Postby Krishna » Mon Oct 31, 2016 6:07 am

truevines wrote:You need to overcome two hurdles: 1) finding a U.S. employer willing to sponsor your work visa; 2) getting a work visa.

1) Finding a U.S. employer willing to sponsor your work visa.
You need an offer from a law firm in the U.S that is willing to sponsor your work visa. In general, work visas are not an issue to BigLaws, if you are hired through the OCI-SA-then-full time channel. It would be, if you seek a lateral hire - work visa would be part of the firm's considerations. In addition, the firm must apply for your work visa in April but you will not be able to start working until October.

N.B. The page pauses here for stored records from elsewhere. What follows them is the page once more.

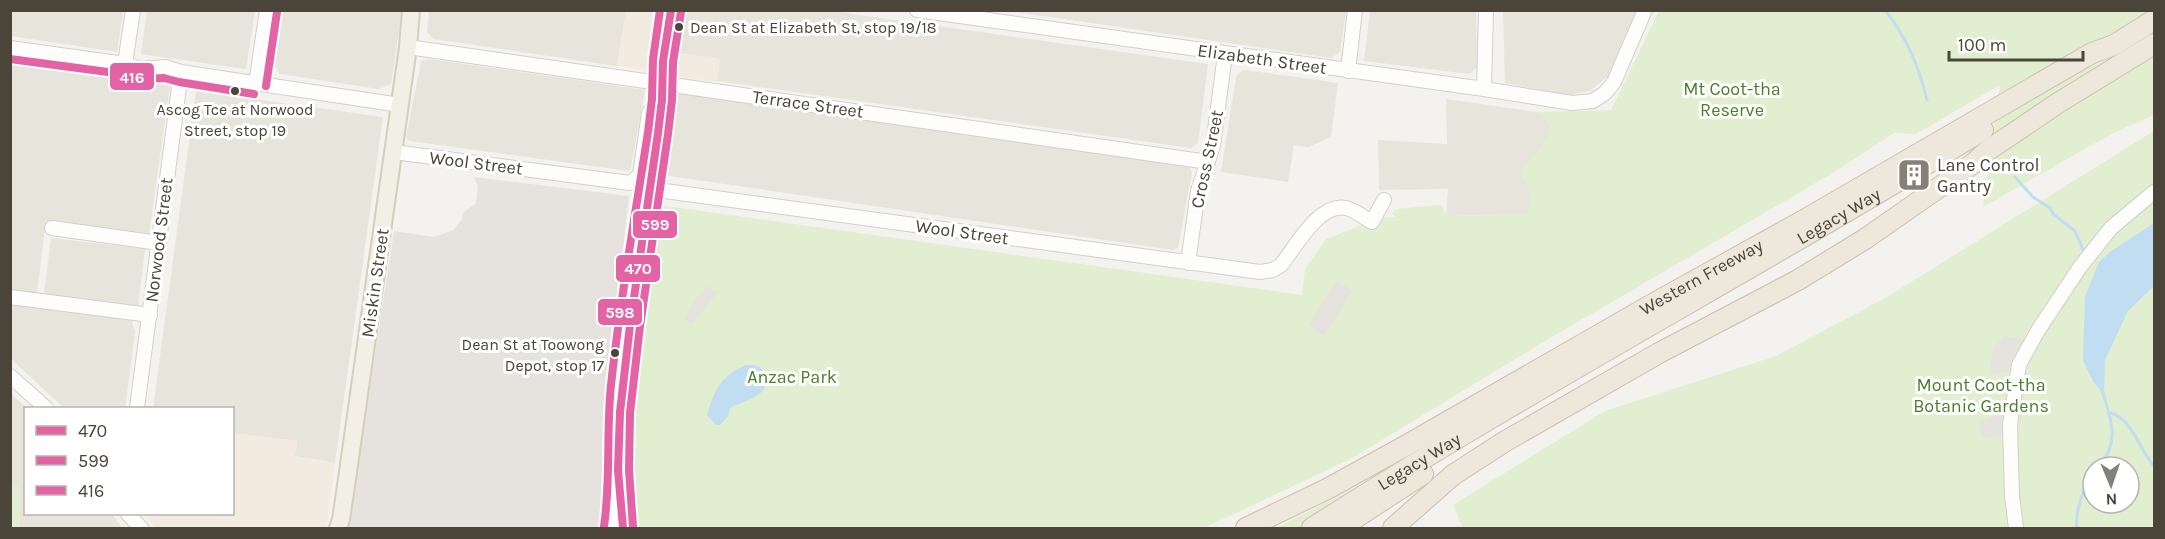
<svg xmlns="http://www.w3.org/2000/svg" width="2165" height="539" font-family="Karla,sans-serif">
  <style>
    .residential { fill: #e7e4dc }
    .commercial { fill: #f3ebdf }
    .industrial { fill: #e6e2de }
    .green { fill: #e1eecf; fill-rule: evenodd }
    .parking { fill: #e6e3df }
    .water { fill: #c0ddf1 }
    .lines { fill: none; stroke-linecap: round; stroke-linejoin: round }
    .stream { stroke: #c0ddf1; stroke-width: 3 }
    .minor-casing { stroke: #d2d0cb; stroke-width: 16 }
    .major-casing { stroke: #d6cebb; stroke-width: 20 }
    .highway-casing { stroke: #ccbfa9; stroke-width: 22 }
    .minor { stroke: #fdfdfc; stroke-width: 14 }
    .major { stroke: #f2efe6; stroke-width: 16 }
    .highway { stroke: #ede8db; stroke-width: 20 }
    .bus-1-casing { stroke: #fff; stroke-width: 12 }
    .bus-2-casing { stroke: #fff; stroke-width: 12 }
    .bus-3-casing { stroke: #fff; stroke-width: 12 }
    .bus-4-casing { stroke: #fff; stroke-width: 12 }
    .bus-1 { stroke: #e463a4; stroke-width: 8 }
    .bus-2 { stroke: #e463a4; stroke-width: 8 }
    .bus-3 { stroke: #e463a4; stroke-width: 8 }
    .bus-4 { stroke: #e463a4; stroke-width: 8 }
    .bus-dot { fill: #4b4439; stroke: #fff; stroke-width: 2 }
    .labels { text-anchor: middle; dominant-baseline: central; stroke-width: 6; stroke-linejoin: round; paint-order: stroke }
    .bus-label { font-size: 16px; fill: #4b4439; stroke: #fff; text-anchor: start }
    .street-label { font-size: 18px; fill: #4b4439; stroke: #fff }
    .park-label { font-size: 18px; fill: #4a7f2a; stroke: #fff }
    .poi-label { font-size: 18px; fill: #4b4439; stroke: #fff; text-anchor: start }
    .line-badge { stroke: #fff; stroke-width: 2 }
    .badge-label { font-size: 16px; text-anchor: middle; font-weight: bold; fill: #fff }
  </style>
  <rect width="100%" height="100%" fill="#f4f2ee"/>
  <path class="residential" d="M825,10L1208,64L1198,143L1191,148L717,81L720,59L678,53L684,11Z
    M10,11H123L117,52L11,36Z
    M147,11H255L246,69L141,54Z
    M283,11H402L391,84L379,89L280,74L275,66Z
    M429,11H626L617,66L434,39L427,32Z
    M1010,11H1346L1340,52L1331,58Z
    M1370,11H1476L1477,67L1470,74L1364,61Z
    M1503,11H1637L1608,76L1590,91L1567,95L1505,83Z
    M429,59L645,90L631,167L629,171L410,141L406,138L421,61Z
    M11,64L170,85L149,234L46,221L37,293L11,290Z
    M1245,70L1338,83L1331,137L1308,147L1294,145L1288,182L1221,172L1236,77L1241,71Z
    M196,91L383,117L335,463L295,456L297,441L233,433L232,408H153Z
    M674,91L1189,166L1192,172L1178,248L1173,250L663,175L660,173L668,96Z
    M1446,99L1536,112L1545,116L1550,126L1529,214L1446,216L1448,189L1379,190L1378,140L1447,144Z
    M51,238L145,249L138,306L44,295Z
    M10,304L131,318L135,332L125,408H64L11,359Z
    M10,393L27,408H26V514H112L122,528H20L18,485L11,486Z"/>
  <path class="commercial" d="M626,11H661L653,71L617,66Z
    M673,53L720,59L717,81L673,77L669,74Z
    M233,433L297,441L295,456L335,463L327,528H156L144,514H232Z"/>
  <path class="industrial" d="M474,177L629,196L608,378L601,528H348L394,231L434,237L454,230L462,219L463,213L476,203L478,187Z"/>
  <path class="green" d="M1659,11H2154V115L2113,133L1983,207L2000,85L1916,134L1894,133L1836,171L1540,344L1349,460L1204,528H631L630,384H636L666,206L1302,295L1305,269L1326,239L1380,218L1396,217L1392,213L1396,209L1441,205L1447,216L1528,214L1530,192L1522,177L1525,164L1535,155L1547,136L1550,126L1545,116L1536,112L1611,110Z
    M2154,131V528H1463L1453,505L1605,411L1776,356L1887,297ZM2093,467H2129V503H2093Z
    M1367,481L1369,484L1299,528H1276Z
    M18,485L20,528H11V486Z"/>
  <path class="parking" d="M666,206L636,385L630,384L656,207Z
    M1336,281L1353,290L1324,336L1308,325Z
    M709,286L717,293L692,324L684,319L697,297Z
    M2004,336L2023,339L2008,372L1991,374L1990,362L1995,347Z
    M2004,413L2010,425V435L1983,438L1978,422Z"/>
  <path class="water" d="M2154,223V286L2128,311L2105,360L2104,395L2093,381L2083,360L2085,297L2099,262L2110,252Z
    M746,365C755,365 762,365 765,375C772,396 744,401 730,408L728,416L720,425H716L707,415C715,389 720,377 746,365Z"/>
  <g class="lines">
    <path class="stream" d="M1885,10C1908,40 1918,64 1927,100
      M2015,177L2033,197L2050,208L2054,215L2075,231L2085,254
      M2109,412C2134,420 2138,448 2154,466
      M2099,467C2121,440 2111,420 2102,390
      M2077,528C2075,512 2083,487 2093,475"/>
    <g class="minor-casing">
      <path id="minor" d="M917,10L1484,89L1572,103L1593,101L1605,93L1614,82L1645,10
        M408,47L1208,162
        M10,48L125,64L140,69L165,67L181,72L400,105
        M125,64L133,10
        M1348,71L1355,10
        M256,84L267,10
        M1484,89L1486,10
        M394,152L630,183L640,175L649,113L662,100
        M650,189L1260,272L1273,270L1281,265C1295,248 1319,202 1346,208C1355,210 1364,218 1372,222L1384,200
        M52,228L159,243
        M1188,263L1198,191L1213,146L1225,54
        M10,297L150,315
        M10,376L46,408
        M137,408L181,72
        M128,514L141,528
        M614,528L618,502V430L621,386L658,133L662,100L663,61L671,10
        M2016,528L2012,496L2010,425L2019,365L2037,332L2080,267L2111,228L2154,192"/>
    </g>
    <g class="major-casing">
      <path id="major" d="M338,528L341,519L347,479L408,47L411,10"/>
    </g>
    <g class="highway-casing">
      <g id="highway">
        <path id="s1" d="M1246,528L1327,489L1407,445L1658,301L1804,220L2092,53L2114,45L2154,20"/>
        <path id="s2" d="M1312,528C1531,388 1761,266 1983,130"/>
        <path d="M1340,528L1423,474"/>
        <path d="M1393,528L1453,475L1504,442L1659,353L1798,280L1865,239L1974,163L1987,151L2058,103L2154,44"/>
      </g>
    </g>
    <use href="#minor" class="minor"/>
    <use href="#major" class="major"/>
    <use href="#highway" class="highway"/>
    <g class="bus-1-casing">
      <path id="bus-1" d="M623,528L618,470L620,412L630,325L658,133L662,100L663,61L671,10"/>
    </g>
    <g class="bus-2-casing">
      <path id="bus-2" d="M633,527L629,470L630,413L640,326L668,134L672,100L673,62L681,12"/>
    </g>
    <g class="bus-3-casing">
      <path id="bus-3" d="M10,59L123,74L139,79L164,78L179,82L254,94
        M266,86L277,12"/>
    </g>
    <g class="bus-4-casing">
      <path id="bus-4" d="M604,526C611,480 606,432 611,385C620,300 635,216 648,132L652,99L653,59L660,10"/>
    </g>
    <use href="#bus-1" class="bus-1"/>
    <use href="#bus-2" class="bus-2"/>
    <use href="#bus-3" class="bus-3"/>
    <use href="#bus-4" class="bus-4"/>
  </g>
  <defs>
    <g id="building-square" transform="scale(1.725)"><rect x="-9" y="-9" width="18" height="18" rx="4" fill="#868178" stroke="#fff"/><path d="M-4-6H4V6H1V3H-1V6H-4ZM-2.5-4.3h1.7v1.8h-1.7ZM.8-4.3h1.7v1.8H.8ZM-2.5-1h1.7V.8h-1.7ZM.8-1h1.7V.8H.8Z" fill="#fff"/></g>
  </defs>
  <g fill-rule="evenodd">
    <use href="#building-square" x="1914" y="175"/>
  </g>
  <g class="bus-dot">
    <circle cx="679" cy="27" r="5"/>
    <circle cx="235" cy="91" r="5"/>
    <circle cx="615" cy="353" r="5"/>
  </g>
  <g class="labels">
    <g class="bus-label">
      <text x="690" y="27">Dean St at Elizabeth St, stop 19/18</text>
      <text x="235" y="109" text-anchor="middle">Ascog Tce at Norwood<tspan x="235" dy="21">Street, stop 19</tspan></text>
      <text x="604" y="344" text-anchor="end">Dean St at Toowong<tspan x="604" dy="21">Depot, stop 17</tspan></text>
    </g>
    <g class="street-label">
      <text transform="translate(1262 59) rotate(8)">Elizabeth Street</text>
      <text transform="translate(808 104) rotate(8)">Terrace Street</text>
      <text transform="translate(1207 159) rotate(-78)">Cross Street</text>
      <text transform="translate(476 163) rotate(7)">Wool Street</text>
      <text stroke="none"><textPath href="#s2" startOffset="612">Legacy Way</textPath></text>
      <text transform="translate(962 232) rotate(8)">Wool Street</text>
      <text transform="translate(159 240) rotate(-83)">Norwood Street</text>
      <text stroke="none"><textPath href="#s1" startOffset="520">Western Freeway</textPath></text>
      <text transform="translate(375 283) rotate(-82)">Miskin Street</text>
      <text stroke="none"><textPath href="#s2" startOffset="126">Legacy Way</textPath></text>
    </g>
    <g class="park-label">
      <text x="1732" y="89">Mt Coot-tha<tspan x="1732" dy="21">Reserve</tspan></text>
      <text x="792" y="377">Anzac Park</text>
      <text x="1981" y="385">Mount Coot-tha<tspan x="1981" dy="21">Botanic Gardens</tspan></text>
    </g>
    <g class="poi-label">
      <text x="1937" y="165">Lane Control<tspan x="1937" dy="21">Gantry</tspan></text>
    </g>
  </g>
  <g class="line-badge">
    <rect x="109" y="62" width="46" height="29" rx="6" fill="#e463a4"/>
    <rect x="632" y="210" width="46" height="29" rx="6" fill="#e463a4"/>
    <rect x="615" y="254" width="46" height="29" rx="6" fill="#e463a4"/>
    <rect x="597" y="298" width="46" height="28" rx="6" fill="#e463a4"/>
  </g>
  <g class="badge-label">
    <text x="132" y="83">416</text>
    <text x="655" y="230">599</text>
    <text x="638" y="274">470</text>
    <text x="620" y="318">598</text>
  </g>
  <rect width="2165" height="539" fill="none" stroke="#4b4439" stroke-width="24"/>
  <rect x="24" y="407" width="210" height="108" fill="#ffffff" stroke="#b7b4b0" stroke-width="1.5"/>
  <rect x="36" y="426" width="30" height="9" fill="#e463a4" stroke="#b7b4b0" stroke-width="1.5"/>
  <text x="78" y="437" font-size="18" fill="#4b4439">470</text>
  <rect x="36" y="456" width="30" height="9" fill="#e463a4" stroke="#b7b4b0" stroke-width="1.5"/>
  <text x="78" y="467" font-size="18" fill="#4b4439">599</text>
  <rect x="36" y="486" width="30" height="9" fill="#e463a4" stroke="#b7b4b0" stroke-width="1.5"/>
  <text x="78" y="497" font-size="18" fill="#4b4439">416</text>
  <g transform="translate(2111 485) rotate(178)"><circle r="28" fill="#ffffff" stroke="#b7b4b0" stroke-width="1.5"/>
  <path d="M0-4.5L10 22L0 15L-10 22Z" fill="#868178"/>
  <text y="-9" font-size="16" font-weight="bold" text-anchor="middle" fill="#4b4439">N</text>
  </g>
  <path d="M1949 51v9h134v-9" fill="none" stroke="#4b4439" stroke-width="3"/>
  <text x="1958" y="51" font-size="18" fill="#4b4439" stroke="#ffffff" stroke-width="4.5" paint-order="stroke">100 m</text>
</svg>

In other words, the firm must be willing to wait at least 6 months before you start working for it. If you are hired in May, you will not be able to start working until October next year (not October in the same year - because all of the available H1B visas will be gone in May). Firms that hire laterals usually are not willing to wait; they do lateral hiring because they need manpower immediately or soon.

2) Getting a work visa.
I assume that you are not eligible for an OPT and assume that you need a H1B work visa. You need to be lucky enough to win the H1B lottery. The number of H1B visas permitted each year is capped. More applications than the cap are filed each year. The USCIS uses a lottery system to determine which applications they will consider. The winning rate is about 1/3. If you do not win the lottery, the USCIS will not consider your application; namely, you will not have an H1B visa that year.

Good luck.


Thank you, this is very helpful. I guess this means my going back to work in the U.S. is a long shot, but it's still good to know!